- WHAT TO WORK ON: Go through the data below and gather each line containing "https".

++++ RECORDS SUPPLIED

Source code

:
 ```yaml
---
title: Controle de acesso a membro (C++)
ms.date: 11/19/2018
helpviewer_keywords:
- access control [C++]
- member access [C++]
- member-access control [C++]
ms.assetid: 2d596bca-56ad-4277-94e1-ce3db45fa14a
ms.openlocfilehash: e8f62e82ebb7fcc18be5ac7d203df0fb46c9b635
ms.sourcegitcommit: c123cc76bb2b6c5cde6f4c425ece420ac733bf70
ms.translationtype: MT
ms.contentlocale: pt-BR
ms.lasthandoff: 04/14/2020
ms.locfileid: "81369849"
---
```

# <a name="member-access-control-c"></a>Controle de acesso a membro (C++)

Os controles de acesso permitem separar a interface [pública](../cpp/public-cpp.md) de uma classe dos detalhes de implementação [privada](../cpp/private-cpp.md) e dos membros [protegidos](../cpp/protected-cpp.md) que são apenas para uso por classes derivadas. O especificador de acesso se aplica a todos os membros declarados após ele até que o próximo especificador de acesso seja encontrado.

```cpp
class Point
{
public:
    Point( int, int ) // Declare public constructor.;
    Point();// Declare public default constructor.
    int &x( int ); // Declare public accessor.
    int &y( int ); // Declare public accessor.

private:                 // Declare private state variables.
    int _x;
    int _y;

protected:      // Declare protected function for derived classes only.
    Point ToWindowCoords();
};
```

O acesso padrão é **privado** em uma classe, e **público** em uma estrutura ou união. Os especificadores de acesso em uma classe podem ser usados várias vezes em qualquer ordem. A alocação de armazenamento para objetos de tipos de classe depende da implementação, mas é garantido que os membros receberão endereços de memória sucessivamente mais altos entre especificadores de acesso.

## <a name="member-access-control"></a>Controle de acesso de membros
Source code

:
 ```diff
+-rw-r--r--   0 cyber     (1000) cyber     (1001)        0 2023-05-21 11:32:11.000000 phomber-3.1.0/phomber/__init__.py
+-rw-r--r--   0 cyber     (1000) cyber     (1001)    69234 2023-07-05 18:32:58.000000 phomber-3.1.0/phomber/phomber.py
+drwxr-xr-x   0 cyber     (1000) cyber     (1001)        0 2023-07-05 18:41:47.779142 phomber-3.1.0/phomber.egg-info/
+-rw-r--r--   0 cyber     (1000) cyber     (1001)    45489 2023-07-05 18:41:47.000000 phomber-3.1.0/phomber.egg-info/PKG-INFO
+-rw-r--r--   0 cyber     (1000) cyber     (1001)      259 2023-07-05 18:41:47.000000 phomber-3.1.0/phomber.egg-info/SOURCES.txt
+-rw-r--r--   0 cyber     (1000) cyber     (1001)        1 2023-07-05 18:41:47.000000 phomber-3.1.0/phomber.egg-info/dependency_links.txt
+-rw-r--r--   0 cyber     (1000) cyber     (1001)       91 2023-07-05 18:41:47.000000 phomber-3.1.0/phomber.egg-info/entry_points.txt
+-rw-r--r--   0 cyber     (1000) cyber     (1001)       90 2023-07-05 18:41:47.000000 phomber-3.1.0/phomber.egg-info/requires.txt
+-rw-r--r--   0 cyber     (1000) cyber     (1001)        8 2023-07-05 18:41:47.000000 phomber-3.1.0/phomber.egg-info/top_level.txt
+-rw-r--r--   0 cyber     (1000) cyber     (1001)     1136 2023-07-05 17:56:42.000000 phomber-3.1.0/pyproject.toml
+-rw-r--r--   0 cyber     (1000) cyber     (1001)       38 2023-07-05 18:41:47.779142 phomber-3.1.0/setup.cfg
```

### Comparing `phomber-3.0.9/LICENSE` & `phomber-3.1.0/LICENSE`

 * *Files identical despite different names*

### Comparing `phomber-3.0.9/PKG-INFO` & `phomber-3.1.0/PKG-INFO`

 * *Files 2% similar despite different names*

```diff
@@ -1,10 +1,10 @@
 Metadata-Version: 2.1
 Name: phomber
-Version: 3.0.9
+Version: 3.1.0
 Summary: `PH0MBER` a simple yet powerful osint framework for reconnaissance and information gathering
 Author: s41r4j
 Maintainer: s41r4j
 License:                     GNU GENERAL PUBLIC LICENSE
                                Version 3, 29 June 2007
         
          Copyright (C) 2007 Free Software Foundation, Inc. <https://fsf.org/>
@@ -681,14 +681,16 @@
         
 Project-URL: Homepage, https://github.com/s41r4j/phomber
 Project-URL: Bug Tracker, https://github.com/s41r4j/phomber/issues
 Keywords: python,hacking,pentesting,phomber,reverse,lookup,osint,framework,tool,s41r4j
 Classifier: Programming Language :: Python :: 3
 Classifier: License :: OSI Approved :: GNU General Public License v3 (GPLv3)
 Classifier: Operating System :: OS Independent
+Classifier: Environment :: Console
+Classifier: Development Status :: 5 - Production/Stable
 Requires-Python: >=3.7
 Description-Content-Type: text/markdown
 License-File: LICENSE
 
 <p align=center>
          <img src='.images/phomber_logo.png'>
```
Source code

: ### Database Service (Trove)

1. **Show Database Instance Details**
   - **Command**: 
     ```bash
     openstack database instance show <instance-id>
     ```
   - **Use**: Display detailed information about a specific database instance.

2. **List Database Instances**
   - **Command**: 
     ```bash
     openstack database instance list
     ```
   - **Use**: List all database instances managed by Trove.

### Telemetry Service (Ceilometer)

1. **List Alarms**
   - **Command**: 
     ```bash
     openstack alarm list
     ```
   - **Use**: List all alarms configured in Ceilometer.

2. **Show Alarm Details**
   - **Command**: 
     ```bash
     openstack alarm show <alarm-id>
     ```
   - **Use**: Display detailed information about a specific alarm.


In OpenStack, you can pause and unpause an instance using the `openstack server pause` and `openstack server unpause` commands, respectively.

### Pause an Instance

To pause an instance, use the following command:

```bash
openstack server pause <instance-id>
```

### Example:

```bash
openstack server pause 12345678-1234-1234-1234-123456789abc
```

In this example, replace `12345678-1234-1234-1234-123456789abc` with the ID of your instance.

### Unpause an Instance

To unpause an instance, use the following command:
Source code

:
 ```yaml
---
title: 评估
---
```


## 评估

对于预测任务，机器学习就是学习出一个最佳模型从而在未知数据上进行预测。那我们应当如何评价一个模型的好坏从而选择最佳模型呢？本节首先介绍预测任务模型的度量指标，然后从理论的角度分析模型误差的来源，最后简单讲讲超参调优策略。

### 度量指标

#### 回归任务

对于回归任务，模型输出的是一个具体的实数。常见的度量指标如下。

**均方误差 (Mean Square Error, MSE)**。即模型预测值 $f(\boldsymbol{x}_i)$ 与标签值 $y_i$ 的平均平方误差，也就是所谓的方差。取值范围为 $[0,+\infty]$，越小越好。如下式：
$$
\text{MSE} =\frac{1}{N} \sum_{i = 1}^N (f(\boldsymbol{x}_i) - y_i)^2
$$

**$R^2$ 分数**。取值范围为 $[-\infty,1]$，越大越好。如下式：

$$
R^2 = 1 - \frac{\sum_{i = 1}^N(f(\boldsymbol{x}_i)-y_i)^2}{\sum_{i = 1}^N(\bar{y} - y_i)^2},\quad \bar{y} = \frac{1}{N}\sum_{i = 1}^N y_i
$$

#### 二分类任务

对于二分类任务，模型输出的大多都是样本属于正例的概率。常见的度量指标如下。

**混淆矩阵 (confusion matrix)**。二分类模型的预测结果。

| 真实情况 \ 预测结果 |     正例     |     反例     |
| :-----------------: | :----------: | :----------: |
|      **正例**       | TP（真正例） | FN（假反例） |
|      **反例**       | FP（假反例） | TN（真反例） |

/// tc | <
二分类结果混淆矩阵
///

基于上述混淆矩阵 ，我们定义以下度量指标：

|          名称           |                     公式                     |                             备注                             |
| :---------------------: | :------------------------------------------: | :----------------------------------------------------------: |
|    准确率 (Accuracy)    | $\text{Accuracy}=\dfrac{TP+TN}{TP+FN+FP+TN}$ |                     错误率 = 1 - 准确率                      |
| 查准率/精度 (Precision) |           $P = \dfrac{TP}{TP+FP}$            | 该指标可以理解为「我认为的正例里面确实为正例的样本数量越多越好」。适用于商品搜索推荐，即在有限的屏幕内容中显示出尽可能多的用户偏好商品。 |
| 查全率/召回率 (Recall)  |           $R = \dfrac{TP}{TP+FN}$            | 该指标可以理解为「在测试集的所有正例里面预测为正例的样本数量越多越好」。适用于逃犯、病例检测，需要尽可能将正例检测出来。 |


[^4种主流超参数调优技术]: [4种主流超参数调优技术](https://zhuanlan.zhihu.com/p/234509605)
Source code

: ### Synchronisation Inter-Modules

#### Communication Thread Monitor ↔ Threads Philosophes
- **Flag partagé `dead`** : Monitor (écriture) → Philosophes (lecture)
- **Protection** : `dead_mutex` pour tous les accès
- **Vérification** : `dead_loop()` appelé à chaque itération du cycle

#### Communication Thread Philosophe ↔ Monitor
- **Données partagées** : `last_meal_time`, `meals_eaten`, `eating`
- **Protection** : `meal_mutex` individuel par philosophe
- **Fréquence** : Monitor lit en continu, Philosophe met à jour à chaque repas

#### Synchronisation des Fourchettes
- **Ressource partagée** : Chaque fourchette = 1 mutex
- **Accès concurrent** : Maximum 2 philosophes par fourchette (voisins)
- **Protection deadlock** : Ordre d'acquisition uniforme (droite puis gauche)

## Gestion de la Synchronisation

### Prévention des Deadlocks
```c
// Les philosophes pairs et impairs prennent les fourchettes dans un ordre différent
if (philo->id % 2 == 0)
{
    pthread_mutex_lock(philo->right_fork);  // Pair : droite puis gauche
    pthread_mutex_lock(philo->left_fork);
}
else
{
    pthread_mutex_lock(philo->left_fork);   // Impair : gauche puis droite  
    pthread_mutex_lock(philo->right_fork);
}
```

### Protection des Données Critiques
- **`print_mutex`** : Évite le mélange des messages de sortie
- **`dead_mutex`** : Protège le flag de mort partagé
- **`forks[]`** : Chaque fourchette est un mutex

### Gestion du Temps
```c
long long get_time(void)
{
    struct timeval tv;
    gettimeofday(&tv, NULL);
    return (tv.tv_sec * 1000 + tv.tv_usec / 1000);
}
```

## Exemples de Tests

++++++++

- RESPONSE:
          Copyright (C) 2007 Free Software Foundation, Inc. <https://fsf.org/>
 Project-URL: Homepage, https://github.com/s41r4j/phomber
 Project-URL: Bug Tracker, https://github.com/s41r4j/phomber/issues
[^4种主流超参数调优技术]: [4种主流超参数调优技术](https://zhuanlan.zhihu.com/p/234509605)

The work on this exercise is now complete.